> _Assignment_
In the copy, keep every word of the data below and none of its pictures.

════════════════════

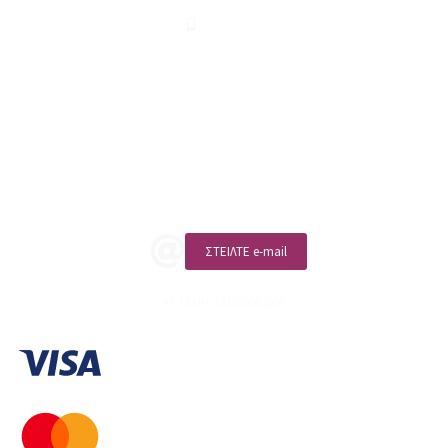
210 2911694
sales@linohome.gr
ΑΡ. ΓΕΜΗ: 132380001000
Επικοινωνία
ΚΑΛΕΣΤΕ ΜΑΣ
ΣΤΕΙΛΤΕ e-mail
ΑΡ. ΓΕΜΗ: 132380001000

════════════════════

> _Completed task_
210 2911694
sales@linohome.gr
ΑΡ. ΓΕΜΗ: 132380001000
Επικοινωνία
ΚΑΛΕΣΤΕ ΜΑΣ
ΣΤΕΙΛΤΕ e-mail
ΑΡ. ΓΕΜΗ: 132380001000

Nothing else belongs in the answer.